## Work required
Pick every line with "lines" from the material below.

··· Raw data

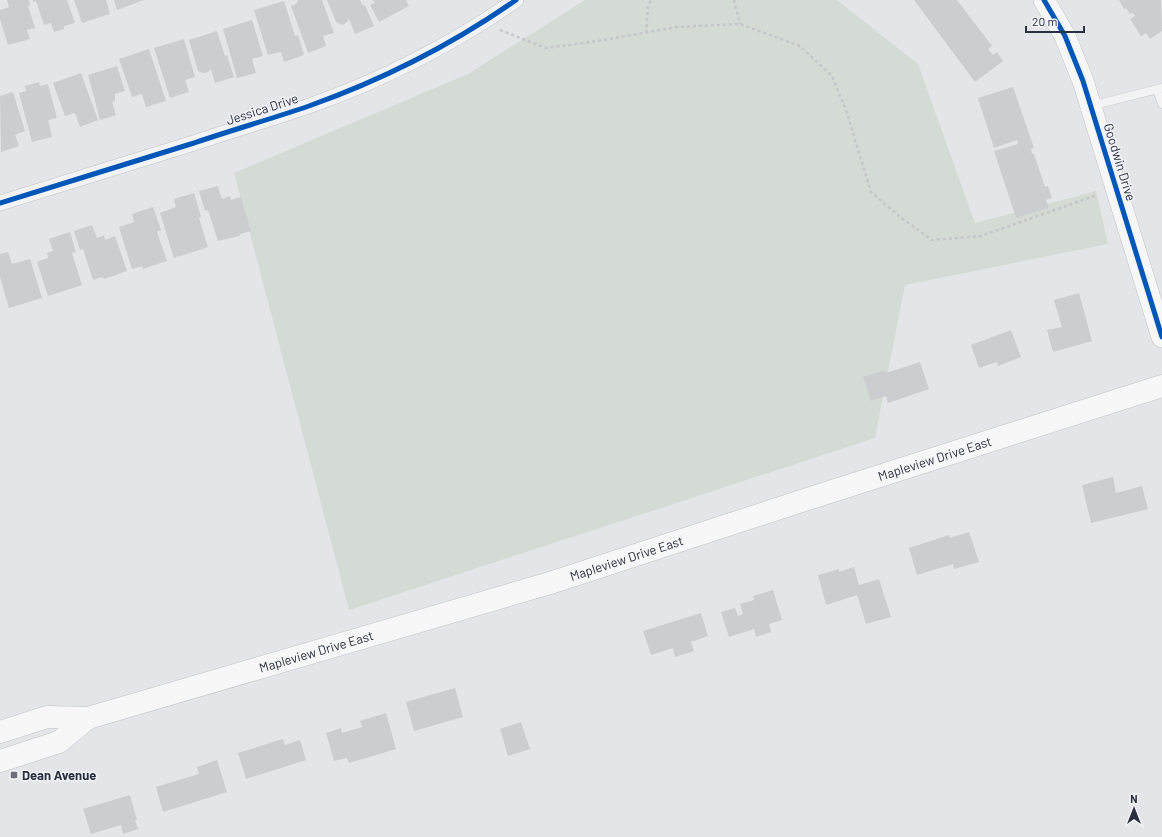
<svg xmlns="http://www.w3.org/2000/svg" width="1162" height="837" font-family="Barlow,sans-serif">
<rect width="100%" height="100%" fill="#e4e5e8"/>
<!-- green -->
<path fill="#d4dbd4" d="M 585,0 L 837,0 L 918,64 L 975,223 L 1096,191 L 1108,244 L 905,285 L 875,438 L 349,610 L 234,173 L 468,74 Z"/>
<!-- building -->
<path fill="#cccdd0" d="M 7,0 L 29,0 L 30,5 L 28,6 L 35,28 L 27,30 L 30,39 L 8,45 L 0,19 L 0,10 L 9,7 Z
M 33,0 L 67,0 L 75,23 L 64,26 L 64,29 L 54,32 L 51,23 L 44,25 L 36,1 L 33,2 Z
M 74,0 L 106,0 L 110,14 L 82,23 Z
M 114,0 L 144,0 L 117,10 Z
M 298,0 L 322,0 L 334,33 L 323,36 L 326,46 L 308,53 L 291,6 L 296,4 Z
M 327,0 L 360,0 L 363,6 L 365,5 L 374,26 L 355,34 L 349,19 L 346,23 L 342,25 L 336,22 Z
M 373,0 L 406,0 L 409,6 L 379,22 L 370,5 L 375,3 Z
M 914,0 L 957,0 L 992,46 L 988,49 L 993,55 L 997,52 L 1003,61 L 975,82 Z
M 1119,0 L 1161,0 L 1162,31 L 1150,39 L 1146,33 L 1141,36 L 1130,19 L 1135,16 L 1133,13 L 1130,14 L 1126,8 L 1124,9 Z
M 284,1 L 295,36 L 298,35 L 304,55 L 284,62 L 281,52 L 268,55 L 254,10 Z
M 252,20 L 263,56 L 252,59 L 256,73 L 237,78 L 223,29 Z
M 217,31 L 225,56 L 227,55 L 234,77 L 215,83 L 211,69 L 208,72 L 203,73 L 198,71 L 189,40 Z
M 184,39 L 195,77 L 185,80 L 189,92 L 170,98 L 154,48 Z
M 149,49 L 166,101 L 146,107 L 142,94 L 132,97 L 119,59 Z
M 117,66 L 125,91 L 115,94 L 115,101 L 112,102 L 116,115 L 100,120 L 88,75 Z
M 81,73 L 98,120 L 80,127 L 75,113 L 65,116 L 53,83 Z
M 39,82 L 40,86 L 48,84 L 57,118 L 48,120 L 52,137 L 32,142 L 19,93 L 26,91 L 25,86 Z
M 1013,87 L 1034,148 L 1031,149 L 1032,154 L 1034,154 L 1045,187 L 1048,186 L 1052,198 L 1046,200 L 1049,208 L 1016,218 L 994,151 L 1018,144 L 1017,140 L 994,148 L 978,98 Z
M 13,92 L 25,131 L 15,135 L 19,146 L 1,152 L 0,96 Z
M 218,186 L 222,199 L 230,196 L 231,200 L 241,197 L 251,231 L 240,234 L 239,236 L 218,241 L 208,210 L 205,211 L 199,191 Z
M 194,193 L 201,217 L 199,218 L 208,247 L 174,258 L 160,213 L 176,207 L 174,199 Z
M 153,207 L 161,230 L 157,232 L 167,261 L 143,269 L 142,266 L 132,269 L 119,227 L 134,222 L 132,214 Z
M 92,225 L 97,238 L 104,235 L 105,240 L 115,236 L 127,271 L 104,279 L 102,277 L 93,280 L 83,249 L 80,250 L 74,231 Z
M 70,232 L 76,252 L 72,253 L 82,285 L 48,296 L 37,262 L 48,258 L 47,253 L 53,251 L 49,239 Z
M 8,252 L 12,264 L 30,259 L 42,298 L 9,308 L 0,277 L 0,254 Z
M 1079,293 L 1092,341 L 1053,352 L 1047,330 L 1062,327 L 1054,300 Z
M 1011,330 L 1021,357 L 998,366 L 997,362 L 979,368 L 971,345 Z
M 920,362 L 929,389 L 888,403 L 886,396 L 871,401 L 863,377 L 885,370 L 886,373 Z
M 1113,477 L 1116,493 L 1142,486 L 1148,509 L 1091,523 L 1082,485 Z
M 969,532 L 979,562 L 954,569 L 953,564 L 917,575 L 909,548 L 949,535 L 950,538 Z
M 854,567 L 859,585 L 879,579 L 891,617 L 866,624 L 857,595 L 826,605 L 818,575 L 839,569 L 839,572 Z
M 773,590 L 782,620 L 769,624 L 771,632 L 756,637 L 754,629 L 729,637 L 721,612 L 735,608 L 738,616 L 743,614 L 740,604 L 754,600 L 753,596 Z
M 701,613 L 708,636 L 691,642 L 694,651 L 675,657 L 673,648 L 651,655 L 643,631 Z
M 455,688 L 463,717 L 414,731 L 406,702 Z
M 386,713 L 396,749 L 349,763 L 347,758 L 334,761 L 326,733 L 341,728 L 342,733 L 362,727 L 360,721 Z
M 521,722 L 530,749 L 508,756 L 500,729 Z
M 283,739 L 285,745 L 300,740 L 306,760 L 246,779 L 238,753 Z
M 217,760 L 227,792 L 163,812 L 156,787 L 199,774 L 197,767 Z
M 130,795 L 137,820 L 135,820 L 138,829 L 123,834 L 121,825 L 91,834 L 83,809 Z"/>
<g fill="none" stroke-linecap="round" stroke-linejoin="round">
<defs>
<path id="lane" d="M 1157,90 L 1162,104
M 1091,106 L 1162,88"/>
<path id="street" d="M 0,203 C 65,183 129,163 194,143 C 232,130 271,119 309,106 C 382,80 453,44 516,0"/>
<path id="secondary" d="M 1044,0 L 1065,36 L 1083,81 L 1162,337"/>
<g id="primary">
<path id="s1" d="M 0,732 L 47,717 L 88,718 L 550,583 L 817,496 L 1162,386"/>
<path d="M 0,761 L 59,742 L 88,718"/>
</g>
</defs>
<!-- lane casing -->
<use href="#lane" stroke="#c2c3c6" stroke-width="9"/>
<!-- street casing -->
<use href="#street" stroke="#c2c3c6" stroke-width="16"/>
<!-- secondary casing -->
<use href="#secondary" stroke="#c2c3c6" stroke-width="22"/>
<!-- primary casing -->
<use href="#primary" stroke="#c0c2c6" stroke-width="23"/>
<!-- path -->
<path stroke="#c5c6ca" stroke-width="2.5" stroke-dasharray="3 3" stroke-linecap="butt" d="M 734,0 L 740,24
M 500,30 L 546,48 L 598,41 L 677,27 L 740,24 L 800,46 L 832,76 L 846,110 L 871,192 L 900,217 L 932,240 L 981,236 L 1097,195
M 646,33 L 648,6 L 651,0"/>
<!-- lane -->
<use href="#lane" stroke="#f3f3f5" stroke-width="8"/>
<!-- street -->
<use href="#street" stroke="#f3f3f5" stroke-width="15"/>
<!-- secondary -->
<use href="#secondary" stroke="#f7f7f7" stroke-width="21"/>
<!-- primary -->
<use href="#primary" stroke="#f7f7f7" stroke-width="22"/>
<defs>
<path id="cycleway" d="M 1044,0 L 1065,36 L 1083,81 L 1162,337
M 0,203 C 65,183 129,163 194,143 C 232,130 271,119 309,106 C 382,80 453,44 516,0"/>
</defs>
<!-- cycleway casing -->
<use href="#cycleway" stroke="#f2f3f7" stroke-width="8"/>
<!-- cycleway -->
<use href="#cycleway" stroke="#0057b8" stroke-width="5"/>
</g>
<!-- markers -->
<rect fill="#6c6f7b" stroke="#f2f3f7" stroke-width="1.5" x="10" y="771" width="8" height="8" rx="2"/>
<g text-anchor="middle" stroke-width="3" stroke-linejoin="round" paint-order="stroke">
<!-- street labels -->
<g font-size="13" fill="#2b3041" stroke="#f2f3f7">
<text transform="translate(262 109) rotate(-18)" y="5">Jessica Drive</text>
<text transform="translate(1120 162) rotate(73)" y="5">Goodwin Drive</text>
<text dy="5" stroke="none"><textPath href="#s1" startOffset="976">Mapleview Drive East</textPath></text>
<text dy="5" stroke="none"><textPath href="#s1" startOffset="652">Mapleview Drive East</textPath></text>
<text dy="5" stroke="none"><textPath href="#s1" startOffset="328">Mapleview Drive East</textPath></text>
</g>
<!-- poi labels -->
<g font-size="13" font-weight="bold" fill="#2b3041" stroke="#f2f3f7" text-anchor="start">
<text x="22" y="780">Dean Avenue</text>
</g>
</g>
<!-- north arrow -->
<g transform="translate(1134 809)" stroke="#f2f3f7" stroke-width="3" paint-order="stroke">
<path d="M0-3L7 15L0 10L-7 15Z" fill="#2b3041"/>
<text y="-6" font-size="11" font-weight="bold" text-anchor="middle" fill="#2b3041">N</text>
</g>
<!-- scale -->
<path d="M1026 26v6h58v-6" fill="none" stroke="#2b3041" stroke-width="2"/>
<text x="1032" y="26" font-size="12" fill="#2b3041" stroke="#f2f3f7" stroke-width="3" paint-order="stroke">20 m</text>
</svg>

······
··· Raw data

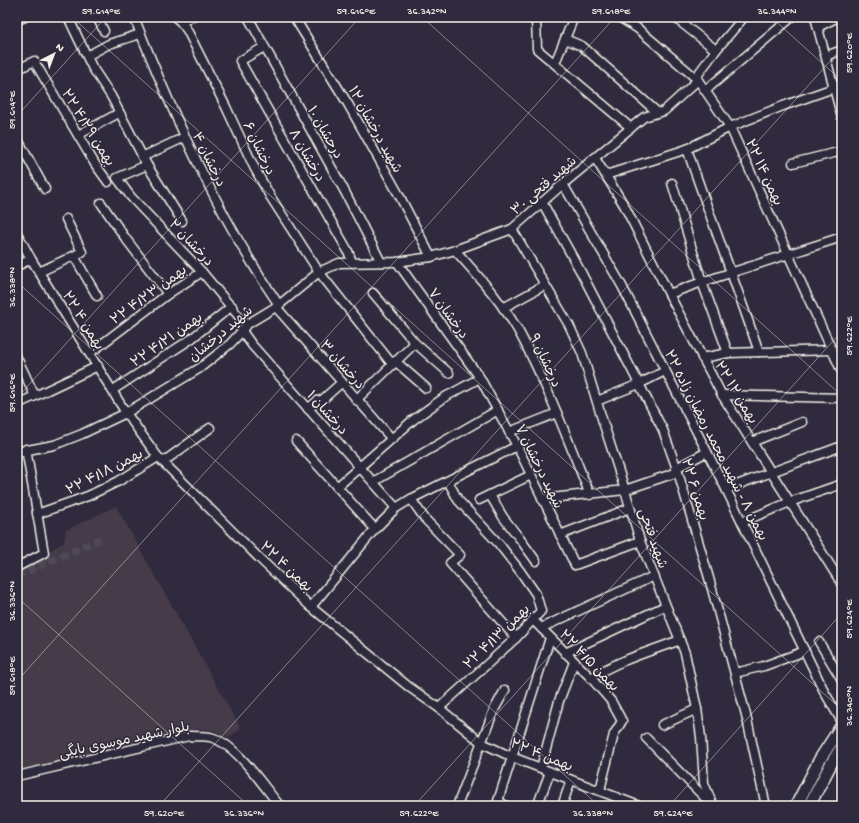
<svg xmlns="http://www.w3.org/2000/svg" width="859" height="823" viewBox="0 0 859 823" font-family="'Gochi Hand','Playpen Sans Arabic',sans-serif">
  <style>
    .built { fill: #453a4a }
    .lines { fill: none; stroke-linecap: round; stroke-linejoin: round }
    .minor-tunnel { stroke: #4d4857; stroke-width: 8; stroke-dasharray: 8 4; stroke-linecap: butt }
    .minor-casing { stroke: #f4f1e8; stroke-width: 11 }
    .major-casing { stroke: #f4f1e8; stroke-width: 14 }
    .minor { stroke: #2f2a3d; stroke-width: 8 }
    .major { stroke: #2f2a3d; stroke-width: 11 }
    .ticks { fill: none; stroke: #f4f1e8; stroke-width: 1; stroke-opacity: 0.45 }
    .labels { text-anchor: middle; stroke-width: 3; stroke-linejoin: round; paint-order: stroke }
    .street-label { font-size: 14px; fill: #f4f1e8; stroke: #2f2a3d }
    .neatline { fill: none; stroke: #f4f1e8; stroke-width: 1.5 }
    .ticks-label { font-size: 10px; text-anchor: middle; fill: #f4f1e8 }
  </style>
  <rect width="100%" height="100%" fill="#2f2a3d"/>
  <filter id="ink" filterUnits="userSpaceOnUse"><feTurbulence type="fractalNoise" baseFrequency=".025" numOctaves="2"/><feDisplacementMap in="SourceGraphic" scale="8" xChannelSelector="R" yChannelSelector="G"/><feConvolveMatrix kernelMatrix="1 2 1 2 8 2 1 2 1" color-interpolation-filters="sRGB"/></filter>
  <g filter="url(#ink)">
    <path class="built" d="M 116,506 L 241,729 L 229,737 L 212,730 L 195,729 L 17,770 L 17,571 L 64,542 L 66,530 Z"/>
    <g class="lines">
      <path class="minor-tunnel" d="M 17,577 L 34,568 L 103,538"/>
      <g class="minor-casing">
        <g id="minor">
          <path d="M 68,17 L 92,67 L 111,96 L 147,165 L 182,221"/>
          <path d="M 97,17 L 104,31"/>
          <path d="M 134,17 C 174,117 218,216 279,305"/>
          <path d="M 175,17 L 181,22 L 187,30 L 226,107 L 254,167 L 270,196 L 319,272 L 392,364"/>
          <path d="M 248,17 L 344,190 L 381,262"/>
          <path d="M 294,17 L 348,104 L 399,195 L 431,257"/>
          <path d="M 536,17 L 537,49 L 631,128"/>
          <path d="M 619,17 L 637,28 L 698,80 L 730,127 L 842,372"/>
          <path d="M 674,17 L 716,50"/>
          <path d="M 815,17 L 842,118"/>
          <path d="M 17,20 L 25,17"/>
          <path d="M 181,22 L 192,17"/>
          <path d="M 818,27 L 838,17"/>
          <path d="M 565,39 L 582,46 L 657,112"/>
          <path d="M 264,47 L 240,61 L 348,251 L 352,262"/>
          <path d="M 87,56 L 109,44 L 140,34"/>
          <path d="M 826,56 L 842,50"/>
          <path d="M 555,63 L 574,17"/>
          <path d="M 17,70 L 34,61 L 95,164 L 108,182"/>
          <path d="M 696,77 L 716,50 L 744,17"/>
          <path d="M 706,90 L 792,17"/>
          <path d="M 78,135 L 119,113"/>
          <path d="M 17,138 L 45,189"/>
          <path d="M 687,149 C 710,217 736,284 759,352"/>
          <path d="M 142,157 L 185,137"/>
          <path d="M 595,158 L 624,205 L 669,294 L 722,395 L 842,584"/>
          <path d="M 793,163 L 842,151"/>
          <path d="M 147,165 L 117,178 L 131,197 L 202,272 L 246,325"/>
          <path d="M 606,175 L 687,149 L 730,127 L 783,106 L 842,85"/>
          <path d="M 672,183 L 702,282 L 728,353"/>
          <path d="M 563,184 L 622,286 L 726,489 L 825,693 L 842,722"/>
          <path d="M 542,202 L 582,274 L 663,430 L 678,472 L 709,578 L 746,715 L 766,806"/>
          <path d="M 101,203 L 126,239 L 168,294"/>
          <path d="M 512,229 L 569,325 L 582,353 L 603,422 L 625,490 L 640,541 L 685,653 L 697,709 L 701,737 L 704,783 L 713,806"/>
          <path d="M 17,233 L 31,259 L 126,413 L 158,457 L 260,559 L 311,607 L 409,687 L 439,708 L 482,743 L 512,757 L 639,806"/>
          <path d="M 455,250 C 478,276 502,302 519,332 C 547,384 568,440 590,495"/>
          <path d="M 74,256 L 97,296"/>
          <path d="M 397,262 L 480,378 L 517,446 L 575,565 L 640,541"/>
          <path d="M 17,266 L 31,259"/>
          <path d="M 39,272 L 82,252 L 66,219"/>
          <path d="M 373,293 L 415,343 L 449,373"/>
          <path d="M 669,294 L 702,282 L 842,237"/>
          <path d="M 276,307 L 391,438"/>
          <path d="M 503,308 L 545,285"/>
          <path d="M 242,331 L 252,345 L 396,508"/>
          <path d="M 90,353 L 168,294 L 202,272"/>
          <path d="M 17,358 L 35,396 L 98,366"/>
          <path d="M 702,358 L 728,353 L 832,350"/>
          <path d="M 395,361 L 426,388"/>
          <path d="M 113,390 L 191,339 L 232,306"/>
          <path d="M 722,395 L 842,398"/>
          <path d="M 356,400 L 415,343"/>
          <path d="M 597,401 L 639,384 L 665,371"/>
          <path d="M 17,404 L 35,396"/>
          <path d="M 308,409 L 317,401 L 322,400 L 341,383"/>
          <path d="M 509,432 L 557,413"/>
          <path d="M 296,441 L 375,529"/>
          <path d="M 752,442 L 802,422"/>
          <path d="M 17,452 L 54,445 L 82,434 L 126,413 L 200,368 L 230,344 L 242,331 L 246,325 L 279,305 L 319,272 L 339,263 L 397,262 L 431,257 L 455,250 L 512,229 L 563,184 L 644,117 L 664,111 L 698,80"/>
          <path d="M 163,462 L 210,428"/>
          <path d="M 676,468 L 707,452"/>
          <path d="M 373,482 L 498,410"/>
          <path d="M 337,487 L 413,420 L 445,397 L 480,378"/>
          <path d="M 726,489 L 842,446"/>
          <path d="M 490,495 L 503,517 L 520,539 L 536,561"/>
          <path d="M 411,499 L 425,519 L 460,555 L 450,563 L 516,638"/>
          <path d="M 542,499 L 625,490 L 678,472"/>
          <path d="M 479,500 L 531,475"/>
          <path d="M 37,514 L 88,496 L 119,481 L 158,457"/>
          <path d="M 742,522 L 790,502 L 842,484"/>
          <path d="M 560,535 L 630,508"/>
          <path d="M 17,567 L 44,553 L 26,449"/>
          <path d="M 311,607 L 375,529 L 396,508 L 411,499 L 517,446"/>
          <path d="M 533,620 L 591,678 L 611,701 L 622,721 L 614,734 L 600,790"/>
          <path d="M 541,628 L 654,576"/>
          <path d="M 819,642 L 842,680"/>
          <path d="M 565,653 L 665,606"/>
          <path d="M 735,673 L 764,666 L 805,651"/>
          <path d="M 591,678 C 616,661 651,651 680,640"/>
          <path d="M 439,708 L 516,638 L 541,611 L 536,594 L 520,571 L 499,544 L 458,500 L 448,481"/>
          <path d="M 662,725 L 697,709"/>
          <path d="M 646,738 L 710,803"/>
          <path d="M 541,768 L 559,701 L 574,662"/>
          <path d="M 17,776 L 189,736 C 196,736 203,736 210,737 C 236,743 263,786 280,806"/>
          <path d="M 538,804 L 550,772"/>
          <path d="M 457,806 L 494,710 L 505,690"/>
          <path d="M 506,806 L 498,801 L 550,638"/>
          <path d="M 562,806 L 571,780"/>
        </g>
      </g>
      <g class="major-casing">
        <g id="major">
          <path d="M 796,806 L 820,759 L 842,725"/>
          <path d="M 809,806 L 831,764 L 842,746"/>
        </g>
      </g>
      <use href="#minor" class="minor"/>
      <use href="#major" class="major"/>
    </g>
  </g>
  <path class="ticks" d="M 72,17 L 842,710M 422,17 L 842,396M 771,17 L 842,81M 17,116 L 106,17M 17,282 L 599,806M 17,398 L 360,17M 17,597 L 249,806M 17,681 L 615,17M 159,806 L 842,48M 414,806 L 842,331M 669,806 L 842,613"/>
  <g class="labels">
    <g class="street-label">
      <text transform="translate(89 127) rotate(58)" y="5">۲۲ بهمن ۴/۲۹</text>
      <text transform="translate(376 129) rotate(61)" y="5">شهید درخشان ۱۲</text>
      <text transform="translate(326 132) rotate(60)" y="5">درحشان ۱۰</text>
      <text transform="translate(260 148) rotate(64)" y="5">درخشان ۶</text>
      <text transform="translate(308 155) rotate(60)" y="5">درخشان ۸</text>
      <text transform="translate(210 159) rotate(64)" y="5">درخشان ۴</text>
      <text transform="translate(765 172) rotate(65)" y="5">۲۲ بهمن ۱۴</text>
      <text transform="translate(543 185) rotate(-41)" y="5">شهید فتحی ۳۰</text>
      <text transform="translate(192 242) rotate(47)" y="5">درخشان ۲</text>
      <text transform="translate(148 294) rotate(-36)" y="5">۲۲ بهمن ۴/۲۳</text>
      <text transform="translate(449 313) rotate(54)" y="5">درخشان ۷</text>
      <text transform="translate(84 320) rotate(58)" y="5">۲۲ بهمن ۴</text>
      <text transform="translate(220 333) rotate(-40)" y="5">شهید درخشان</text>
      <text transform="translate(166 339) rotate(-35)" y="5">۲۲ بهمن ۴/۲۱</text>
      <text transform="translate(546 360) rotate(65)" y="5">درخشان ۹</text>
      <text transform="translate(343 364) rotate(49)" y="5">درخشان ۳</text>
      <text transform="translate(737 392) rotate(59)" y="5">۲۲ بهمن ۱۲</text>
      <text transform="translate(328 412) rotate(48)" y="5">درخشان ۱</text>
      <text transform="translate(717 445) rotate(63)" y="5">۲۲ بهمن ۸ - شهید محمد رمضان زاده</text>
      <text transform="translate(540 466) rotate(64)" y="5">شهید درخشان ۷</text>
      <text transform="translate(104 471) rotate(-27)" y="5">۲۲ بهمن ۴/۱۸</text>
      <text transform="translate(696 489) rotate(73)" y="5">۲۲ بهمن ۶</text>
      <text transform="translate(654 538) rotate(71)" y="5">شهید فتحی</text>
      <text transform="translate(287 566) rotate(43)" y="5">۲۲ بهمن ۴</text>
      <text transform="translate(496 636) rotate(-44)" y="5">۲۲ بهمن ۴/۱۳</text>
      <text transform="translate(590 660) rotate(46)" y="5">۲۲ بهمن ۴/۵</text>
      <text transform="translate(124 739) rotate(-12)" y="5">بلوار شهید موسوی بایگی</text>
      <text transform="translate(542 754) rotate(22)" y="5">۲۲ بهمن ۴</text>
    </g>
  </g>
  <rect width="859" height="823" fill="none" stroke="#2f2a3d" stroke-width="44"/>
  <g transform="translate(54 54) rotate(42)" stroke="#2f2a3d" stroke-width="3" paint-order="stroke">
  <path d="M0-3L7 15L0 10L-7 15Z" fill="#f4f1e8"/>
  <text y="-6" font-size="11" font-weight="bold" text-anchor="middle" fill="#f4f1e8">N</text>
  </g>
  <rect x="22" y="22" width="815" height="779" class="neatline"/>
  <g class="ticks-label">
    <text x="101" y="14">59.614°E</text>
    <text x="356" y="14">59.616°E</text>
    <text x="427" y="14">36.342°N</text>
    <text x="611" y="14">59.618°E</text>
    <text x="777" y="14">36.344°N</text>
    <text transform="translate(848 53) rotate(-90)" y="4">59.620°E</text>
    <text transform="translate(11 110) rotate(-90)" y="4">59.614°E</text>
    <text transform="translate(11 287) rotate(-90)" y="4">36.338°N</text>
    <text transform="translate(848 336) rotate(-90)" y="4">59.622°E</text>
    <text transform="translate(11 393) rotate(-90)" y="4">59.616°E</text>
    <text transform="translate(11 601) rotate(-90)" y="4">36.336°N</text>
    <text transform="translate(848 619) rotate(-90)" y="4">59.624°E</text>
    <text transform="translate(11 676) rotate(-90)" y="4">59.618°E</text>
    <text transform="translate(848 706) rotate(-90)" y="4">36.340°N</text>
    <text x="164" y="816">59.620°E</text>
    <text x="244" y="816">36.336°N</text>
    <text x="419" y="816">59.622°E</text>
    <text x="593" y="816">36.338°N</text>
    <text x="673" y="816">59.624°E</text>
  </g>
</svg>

······

## Exercise output
    .lines { fill: none; stroke-linecap: round; stroke-linejoin: round }
    <g class="lines">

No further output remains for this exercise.